You may be wondering exactly where the first half of 2017 went, but if you still need to get in shape, don’t fret — there’s still time, and the balmy days of summer provide a great opportunity for exercising.
For getting fit and staying in shape, exp
erts say there’s no single type of exercise that’s considered “the best.” The most important thing is that you like the activity you choose to do.
Here on this page, we’ve pulled together important information on some of the most common outdoor activities, as well as tips on how to stay motivated and avoid health risks while you exercise outdoors this summer.
One of the simplest ways to get fit outdoors is to take a walk; research shows that brisk walking on a regular basis can improve the health of your heart, lungs and circulatory system; reduce your risk of cardiovascular disease and type 2 diabetes; and help you maintain a healthy weight. Walking is also a low-impact exercise, so it’s easy on the joints and muscles. According to the Centers for Disease Control and Prevention (CDC), just 10 minutes of brisk walking, three times a day for five days a week (for a total of 150 minutes per week) is enough to improve your aerobic health.

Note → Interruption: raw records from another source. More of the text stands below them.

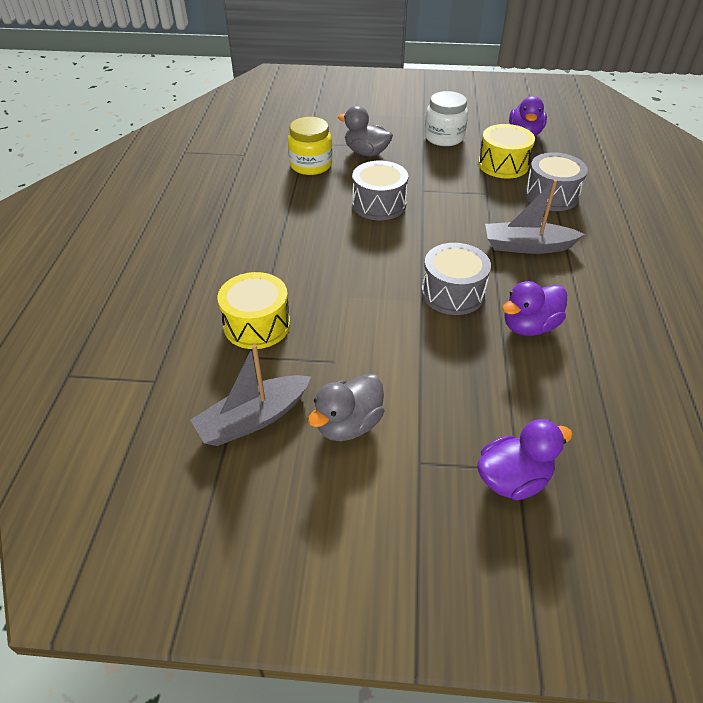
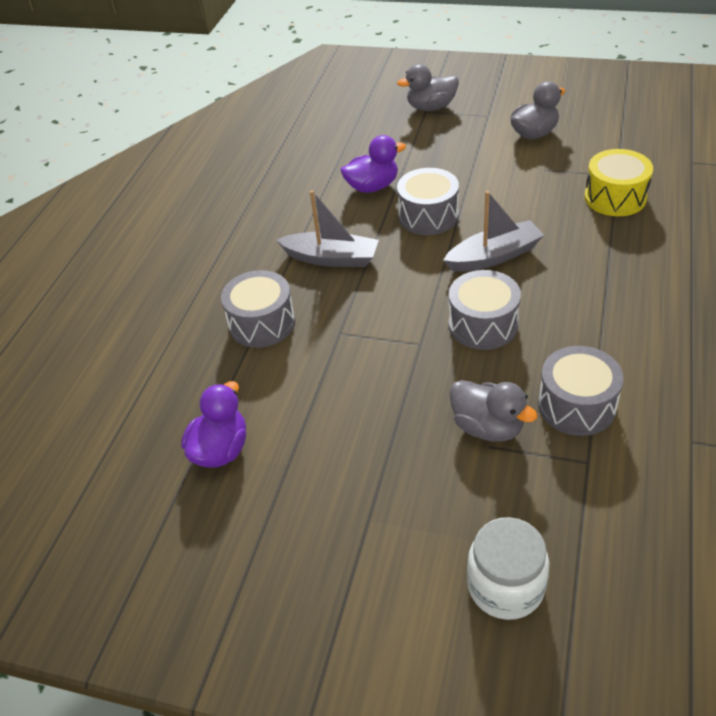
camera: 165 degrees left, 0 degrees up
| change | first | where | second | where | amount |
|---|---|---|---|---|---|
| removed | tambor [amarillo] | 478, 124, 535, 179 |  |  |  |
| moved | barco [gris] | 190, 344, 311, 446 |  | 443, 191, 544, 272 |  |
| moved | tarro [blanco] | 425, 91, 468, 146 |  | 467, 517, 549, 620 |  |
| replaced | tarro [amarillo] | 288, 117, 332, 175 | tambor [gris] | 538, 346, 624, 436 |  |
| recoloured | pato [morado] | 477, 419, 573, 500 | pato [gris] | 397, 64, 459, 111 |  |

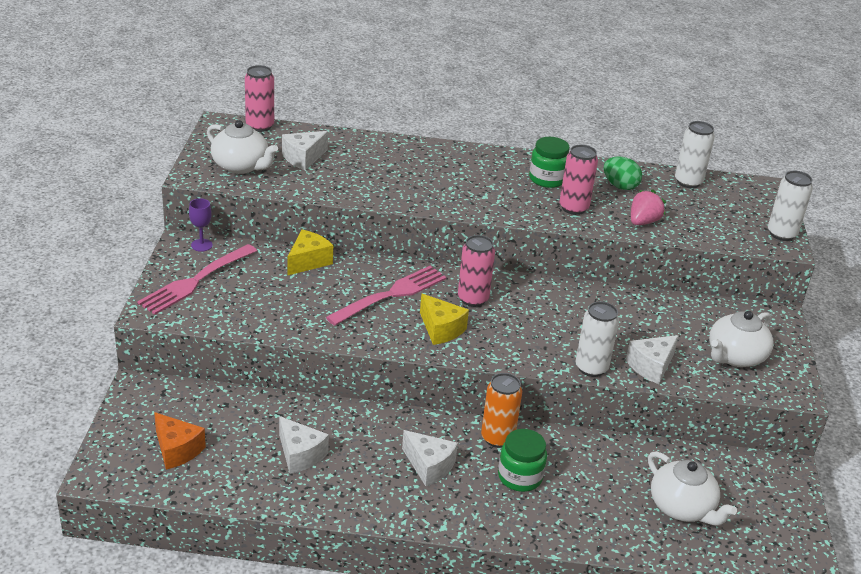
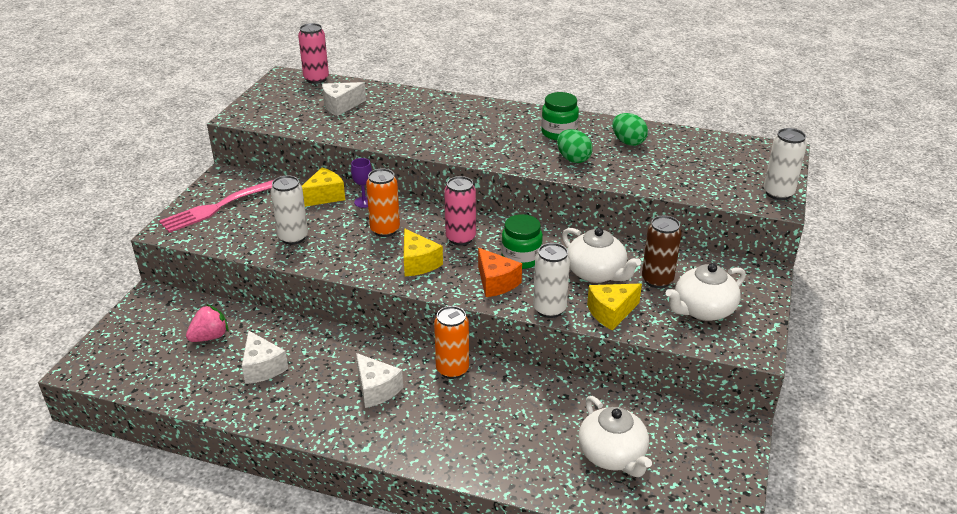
camera: 15 degrees right, 0 degrees up
| change | first | where | second | where | amount |
|---|---|---|---|---|---|
| added |  |  | lata [marrón] | 642, 215, 682, 288 |  |
| moved | queso [naranja] | 154, 412, 206, 470 |  | 478, 248, 522, 297 |  |
| moved | copa [morado] | 189, 198, 213, 252 |  | 351, 158, 372, 208 |  |
| moved | tetera [blanco] | 207, 120, 278, 174 |  | 562, 228, 641, 283 |  |
| moved | tarro [verde] | 498, 429, 547, 492 |  | 501, 214, 543, 269 |  |
| moved | fresa [rosa] | 631, 190, 666, 225 |  | 186, 304, 229, 342 |  |
| moved | lata [blanco] | 675, 121, 715, 188 |  | 271, 176, 308, 245 |  |
| replaced | tenedor [rosa] | 326, 266, 447, 326 | lata [naranja] | 366, 169, 400, 237 |  |
| replaced | lata [rosa] | 559, 145, 598, 215 | huevo [verde] | 557, 129, 593, 163 |  |
| recoloured | queso [blanco] | 626, 335, 679, 384 | queso [amarillo] | 587, 284, 642, 330 |  |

Like walking, running helps improve your cardiovascular fitness. If you chose to run rather than walk, you don’t need to exercise for quite as long. According to the most recent physical activity guidelines from the U.S. Department of Health and Human Services (HHS), adults can do 75 minutes of vigorous-intensity activity, such as running, to get the same benefits as 150 minutes of moderate-intensity activity.
Swimming is another good way to improve your aerobic fitness, and it offers health benefits similar to those of walking and running. What’s more, because swimming is easy on your muscles and joints, you may be able to exercise for longer in the water than you could on land without increased muscle or joint pain, according to the CDC. Swimming may be particularly good for older adults, as it may help strengthen core muscles and reduce the risk of falls, one study found. In addition, swimming may help people with arthritis increase the use of their joints without worsening their symptoms, the CDC says.
Hiking not only gives you an aerobic workout, but it may also be good for your mental health; a number of studies suggest that spending time in nature reduces stress levels and negative thinking. What’s more, if you don’t have time to work out during the week, a long hike or two on the weekend may offer health benefits similar to those seen in people who exercise more frequently, according to a recent study.
Cycling is another low-impact exercise that provides health benefits but is easy on your muscles and joints. And studies suggest that even a little biking can help people avoid weight gain. Although men may have concerns about how cycling could affect their fertility or sexual function, a recent study found no link between cycling and infertility or erectile dysfunction. Biking may even be good for your mental health, with some studies finding that cycling to work is linked with better well-being than driving to work.